Vigésima Sétima Câmara Cível

Agravo de Instrumento nº 0029952-24.2020.8.19.0000

Agravante: Antonio José da Costa Nazareth


Agravado: Itaú Unibanco S.A.
Relatora: Des. Maria Luiza de Freitas Carvalho

ACÓRDÃO
Agravo de Instrumento. Decisão que indeferiu a tutela
antecipada requerida em caráter antecedente. Pretensão
de suspensão de cobrança referente aos empréstimos
contratados, bem assim de cancelamento do contrato de
abertura de crédito vinculado à conta corrente do autor.
Pandemia do Covid-19. Não há dúvida de que a
pandemia afetou ambos os contratantes e reflete
momento de excepcionalidade social e econômica e que
a boa-fé, como verdadeira regra de conduta, estabelecida
no art. 422 do Código Civil, impõe aos contratantes o
dever de cooperar para que a relação não seja fonte de
prejuízo ou decepção para uma das partes.
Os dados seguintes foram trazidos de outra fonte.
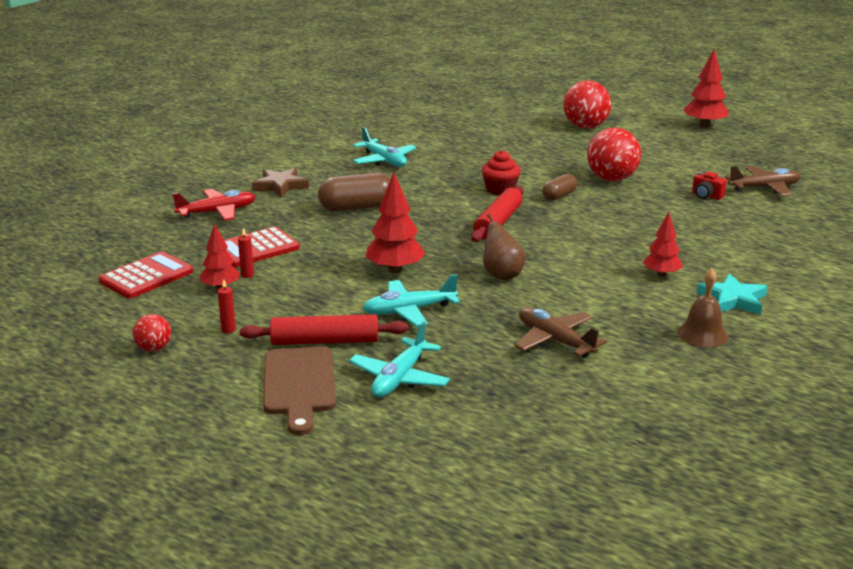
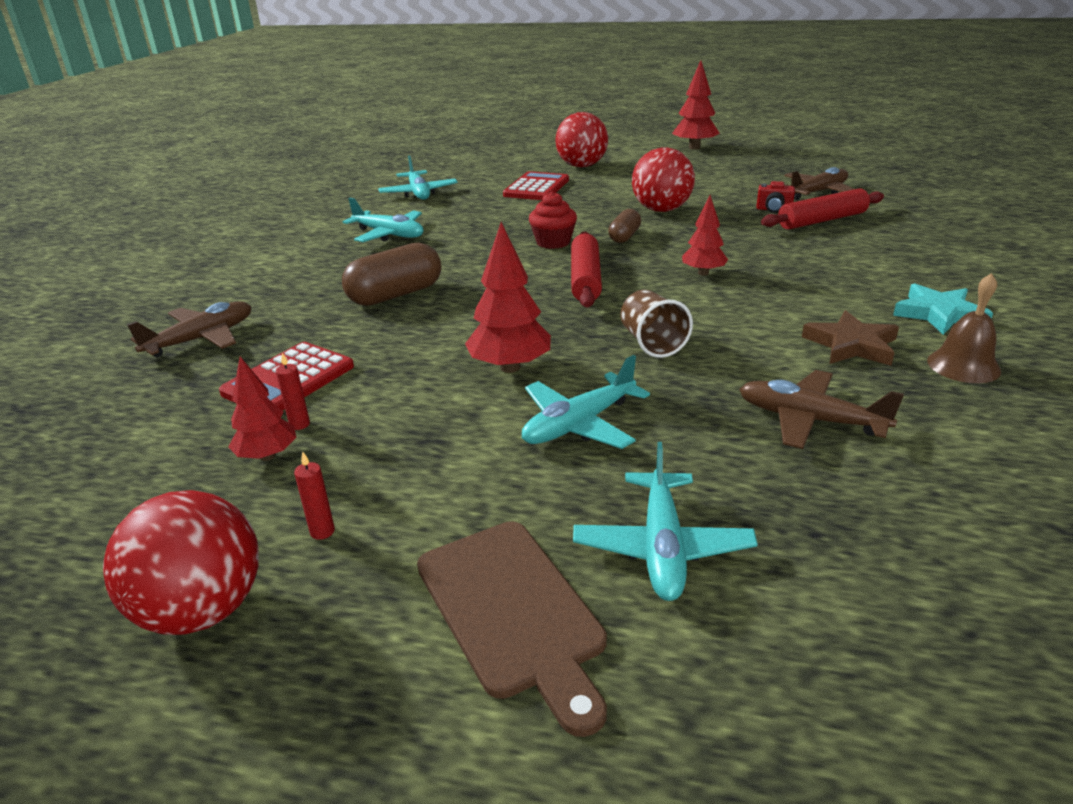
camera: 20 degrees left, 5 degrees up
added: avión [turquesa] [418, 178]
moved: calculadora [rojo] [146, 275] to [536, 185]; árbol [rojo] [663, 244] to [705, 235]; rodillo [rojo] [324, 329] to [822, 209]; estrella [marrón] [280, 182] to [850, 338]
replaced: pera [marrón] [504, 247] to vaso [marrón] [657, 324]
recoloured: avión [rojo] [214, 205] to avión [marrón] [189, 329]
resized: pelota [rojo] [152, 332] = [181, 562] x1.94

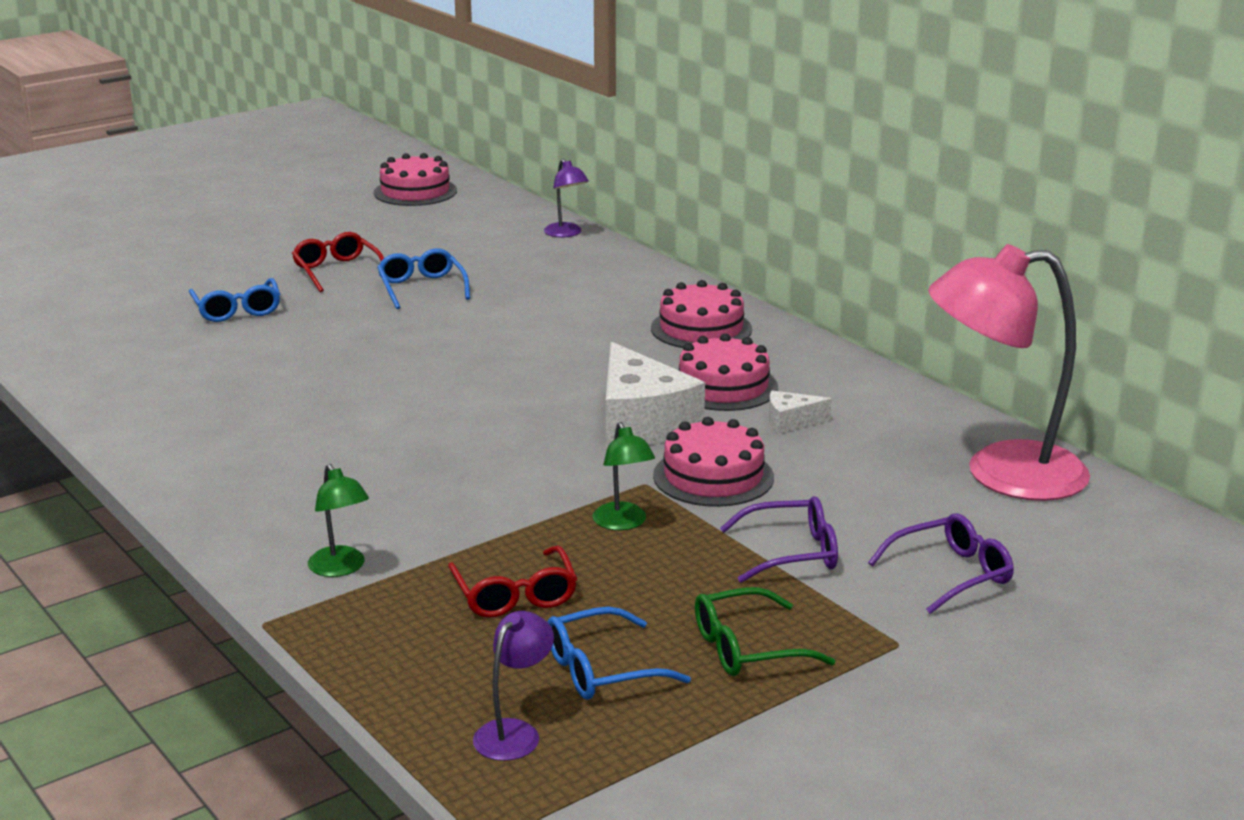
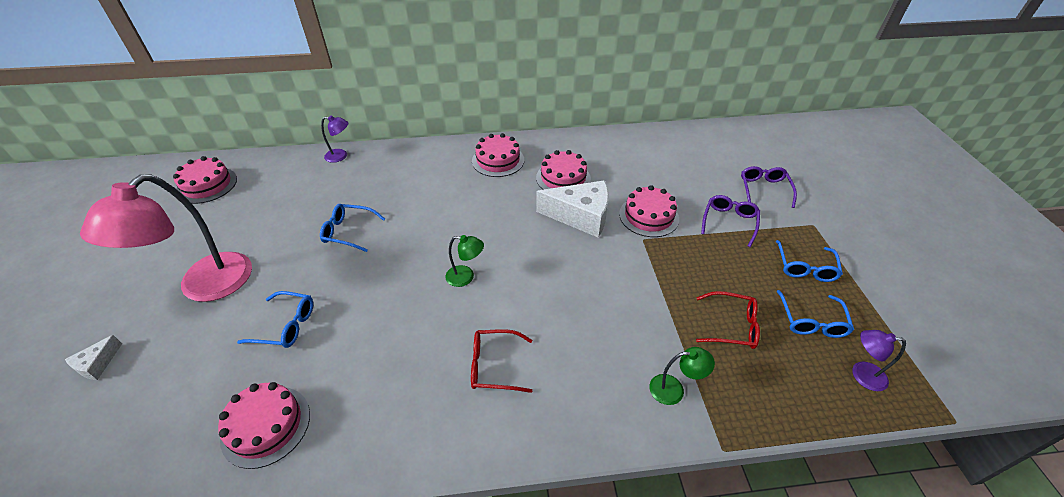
camera: 60 degrees left, 20 degrees up
added: tarta [rosa] [264, 425]
moved: queso [blanco] [800, 412] to [93, 357]; lámpara [rosa] [1009, 372] to [166, 238]; lámpara [verde] [623, 476] to [464, 261]; gafas [rojo] [338, 262] to [501, 361]
recoloured: gafas [verde] [765, 631] to gafas [azul] [809, 261]
turned: lámpara [morado] [513, 686] = [879, 360] 45 degrees counterclockwise

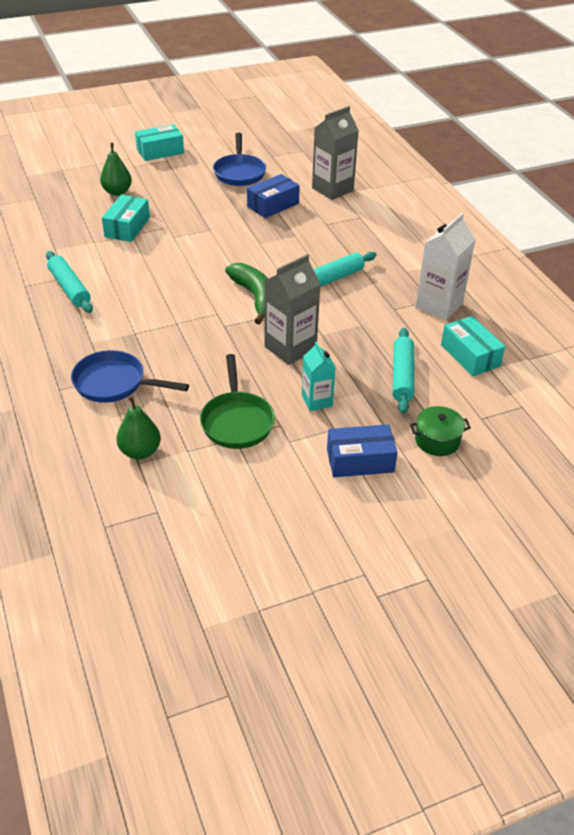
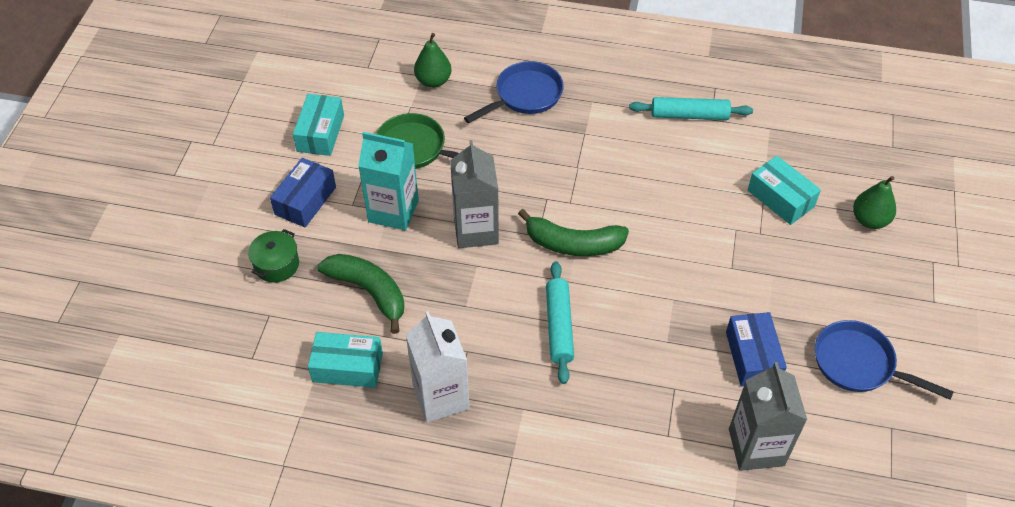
camera: 125 degrees right, 10 degrees up
moved: caja [turquesa] [159, 142] to [318, 125]
replaced: rodillo [turquesa] [403, 371] to plátano [verde] [360, 294]
resized: cartón de leche [turquesa] [319, 376] = [388, 181] x1.64

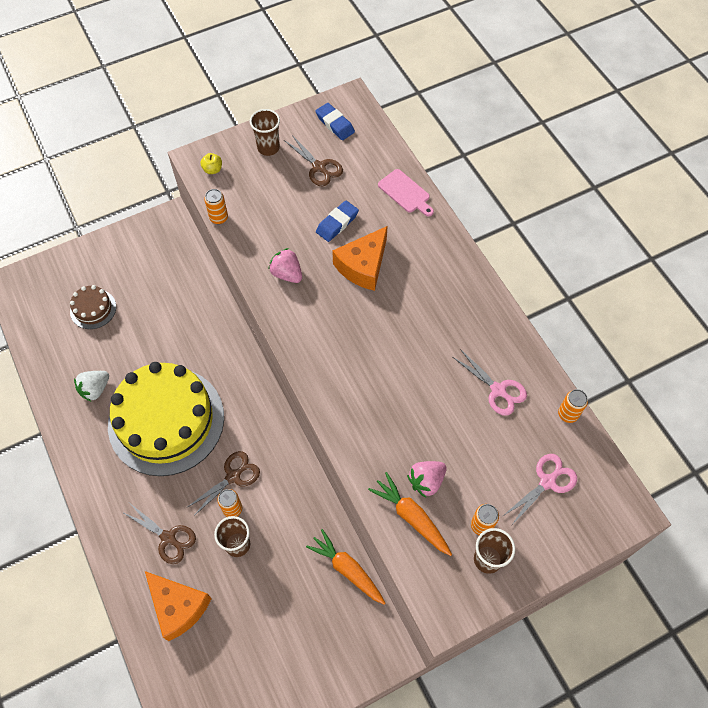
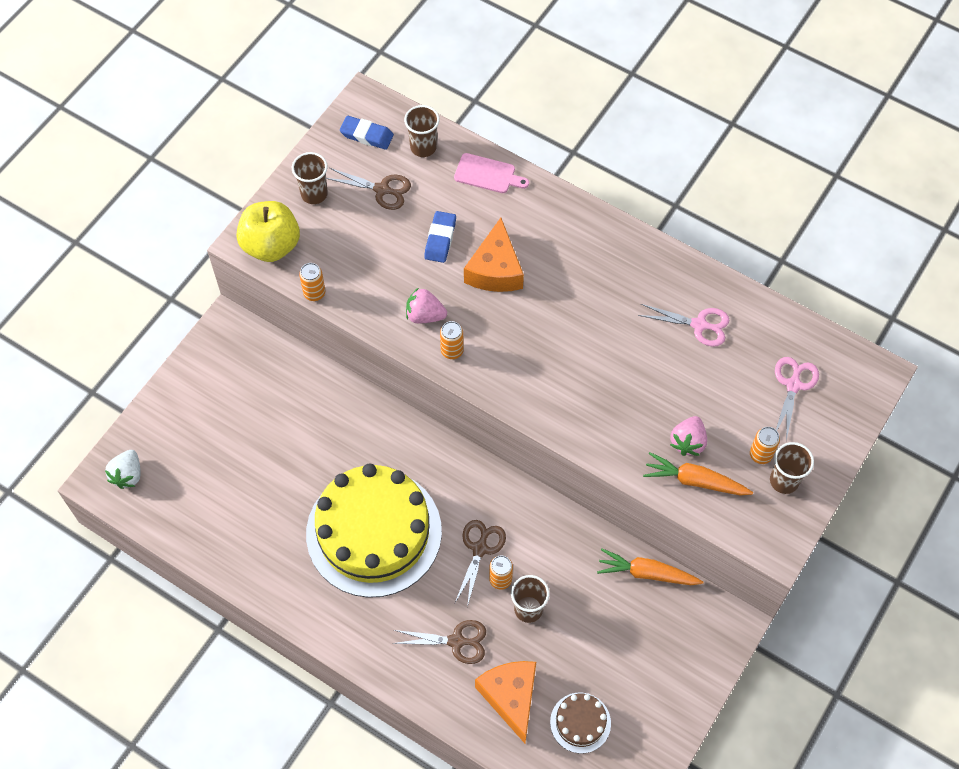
camera: 30 degrees left, 0 degrees up
added: vaso [marrón] [422, 131]
moved: fresa [blanco] [91, 386] to [123, 469]; lata [naranja] [573, 406] to [452, 340]; tarta [marrón] [93, 307] to [580, 723]
turned: queso [naranja] [178, 606] = [505, 702] 120 degrees counterclockwise
resized: manzana [amarillo] [211, 163] = [268, 231] x2.42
De se
ressaltar, ademais, que, a par da cooperação mútua e do
dever de lealdade negocial, há que se levar em
consideração a teoria da imprevisão, incorporada pelo
art. 317 do diploma civil, que dispõe sobre a adequação
das prestações contratuais nos casos de acontecimentos
imprevisíveis, que possam gerar onerosidade excessiva a
uma das partes. Na espécie, não obstante a ocorrência
de fato imprevisível, não se vislumbra, ao menos em
sede de cognição sumária, vantagem desmedida por
parte da instituição financeira agravada. Proposta feita
pela instituição bancária rejeitada pelo autor.
Plausibilidade do direito não evidenciada. Art. 300 do
CPC. Súmula n.º 59, do TJRJ. Decisão mantida.
RECURSO DESPROVIDO

Vistos, relatados e discutidos, nestes autos de agravo de instrumento nº


0029952-24.2020.8.19.0000, em que figura como agravante Antonio José da Costa
Nazareth.

ACORDAM os Desembargadores da VIGÉSIMA SÉTIMA CÂMARA


CÍVEL DO TRIBUNAL DE JUSTIÇA DO ESTADO DO RIO DE JANEIRO, por
UNANIMIDADE, em desprover o recurso, nos termos do voto da relatora.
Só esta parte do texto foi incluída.